Search code examples
macosfilegounicodefilesystems

How do you distinguish filenames when reading/writing unicode filenames?


I am writing go code but I don't believe its unique to go so lets generalize it. Imagine a user via go code creates three files with three distinct unicode names. Notice the last letters of the filename are different.

  • καθέδρα.txt
  • καθέδρᾳ.txt
  • καθέδραι.txt

In go, these three strings are three different unique strings. It appears, that if you try to create three files with these three names, you end up with two files saved to disk. The second and third filenames appear to be treated as identical files. So when the script writes three user created files, one goes "missing".

If you write καθέδρᾳ.txt then καθέδραι.txt you end up with only the first filename.

If you write καθέδραι.txt then καθέδρᾳ.txt you end up with only the first filename.

How do you guard in golang against strange OS/X filename behavior in unicode? It appears to think two different strings are one filename.


Solution

  • When you choose a case insensitive file system on OS/X, the case insensitivity process is more complex than our intuition would expect.
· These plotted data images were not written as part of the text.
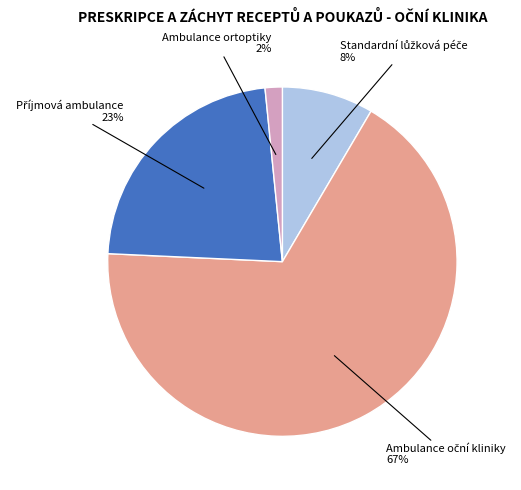

Count the number of slices in the pie.

4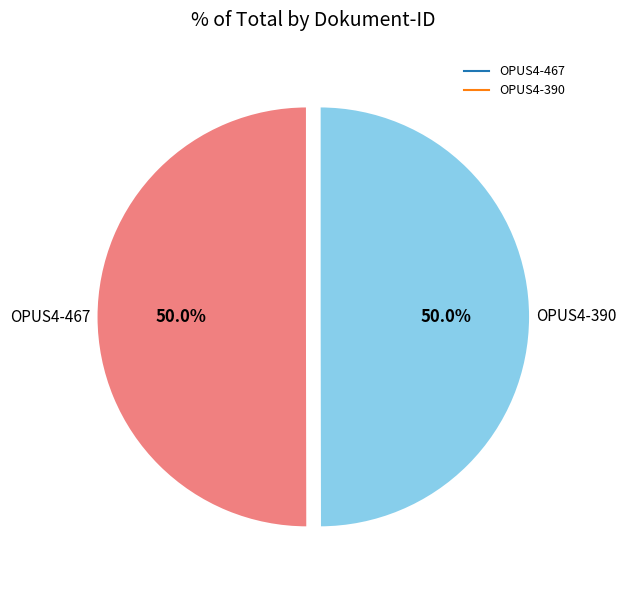

What is the ratio of the value at OPUS4-467 to the value at OPUS4-390?

1.0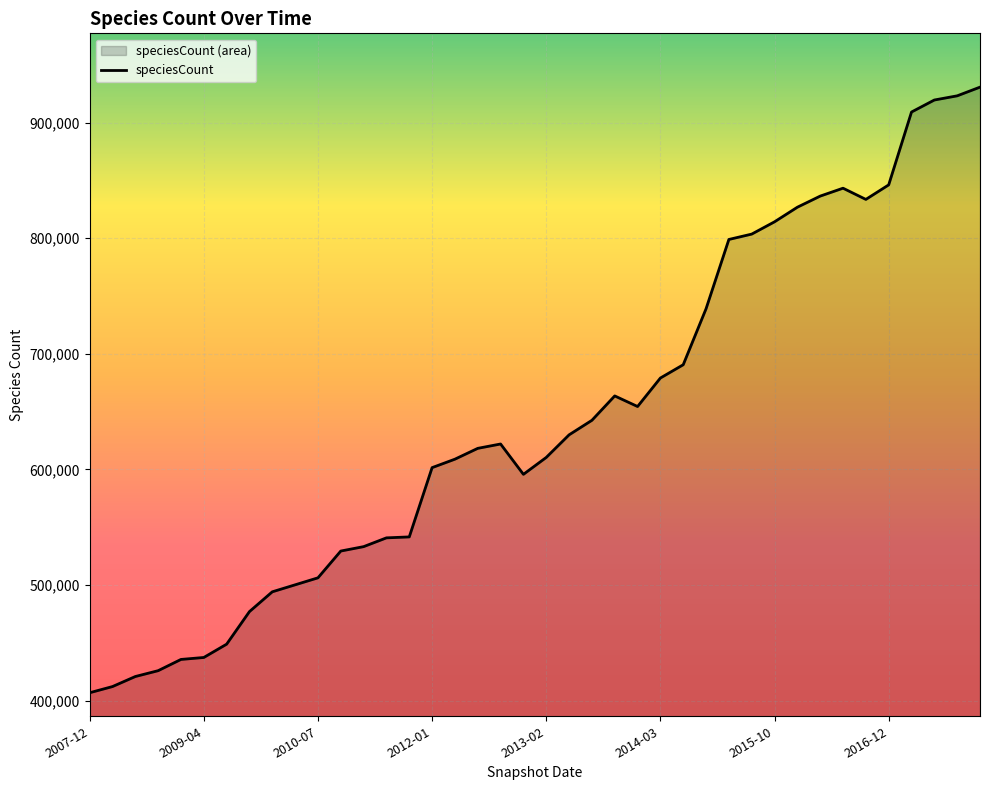

What is the value of the 33rd point from the left?

836384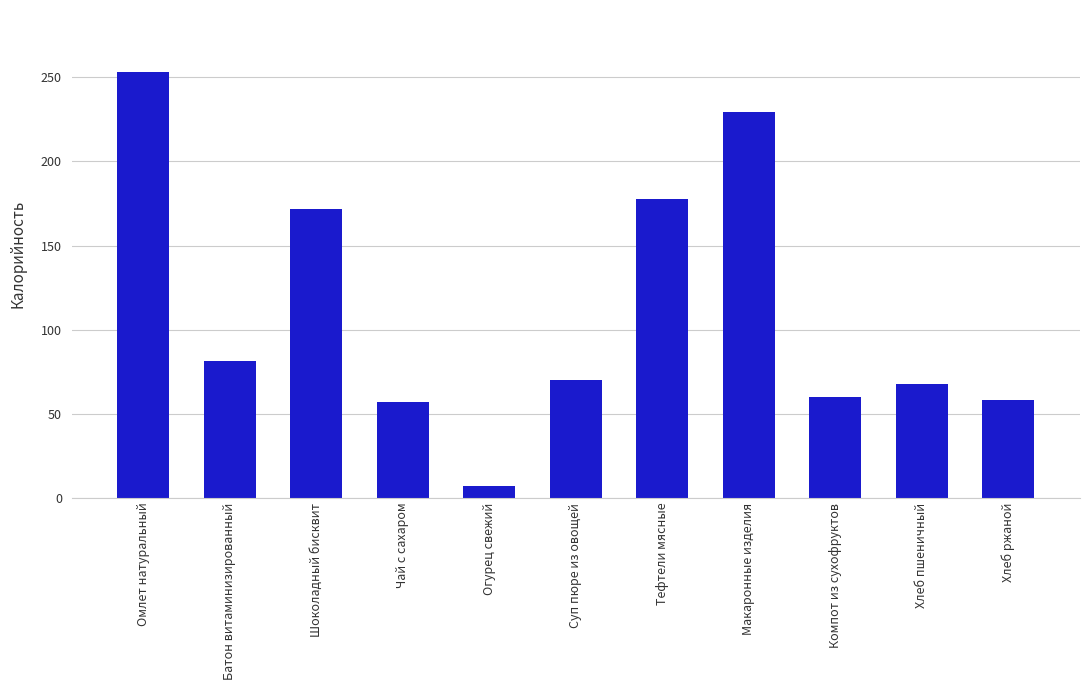

At which label does the data first exceed 69?

Омлет натуральный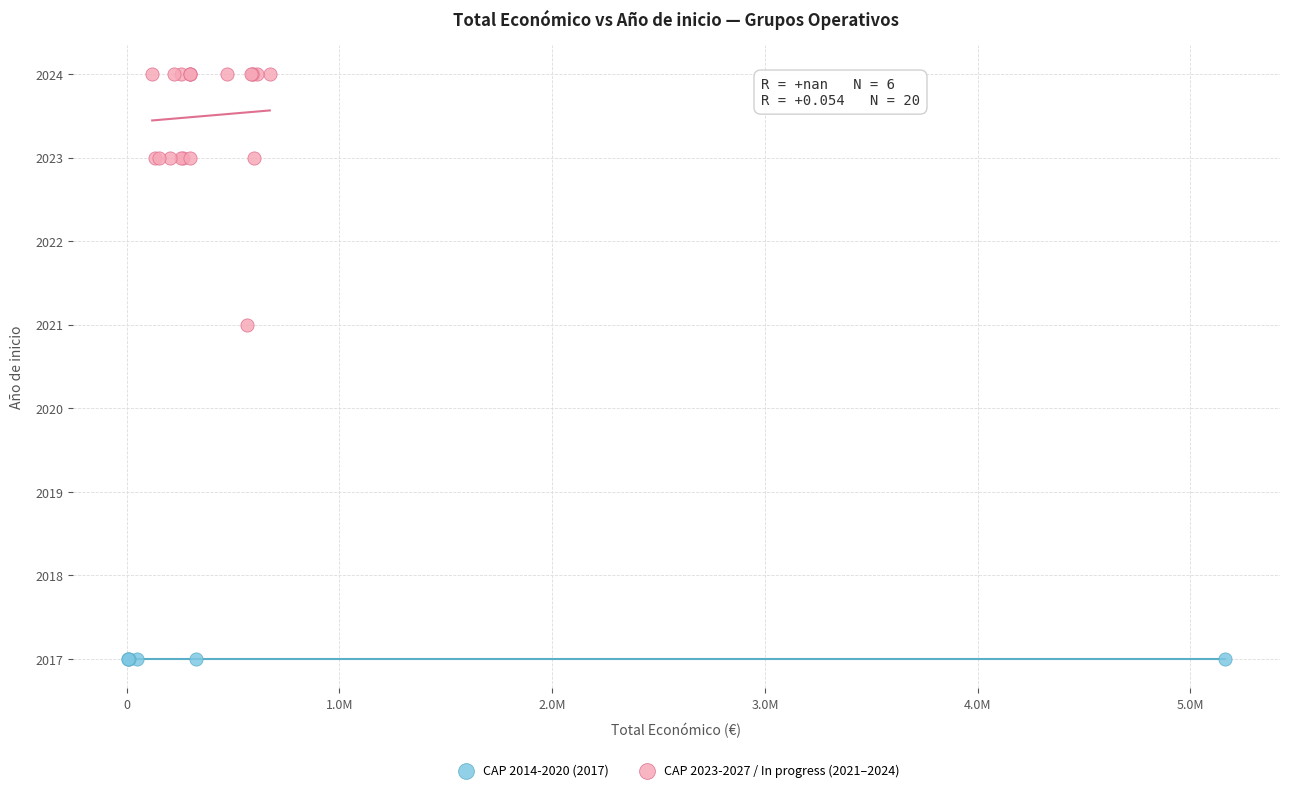

Which series contains the highest Y value?

CAP 2023-2027 / In progress (2021–2024)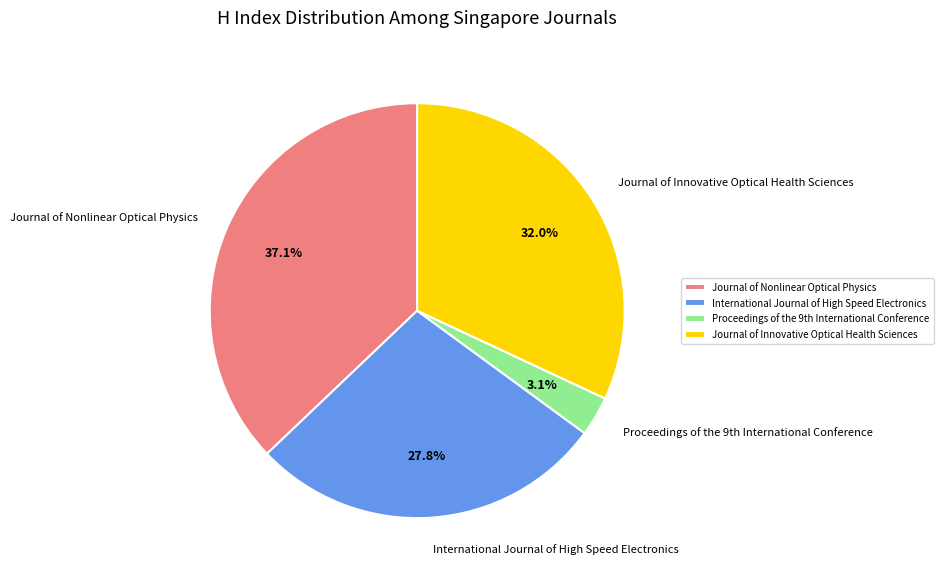

To the nearest percent, what percentage of the pie is International Journal of High Speed Electronics?

28%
Depending on the language, the rules are different.

    • Uppercase a is A (in English).
    • Uppercase of I is İ some languages.
    • Apparently ᾳ equates to αι.

    There is no real way to guard against this except to detect the file system type.

    The cross platform way to prevent the problem would be to have your software write a file and read it back using a different "case" to detect if the problem exists.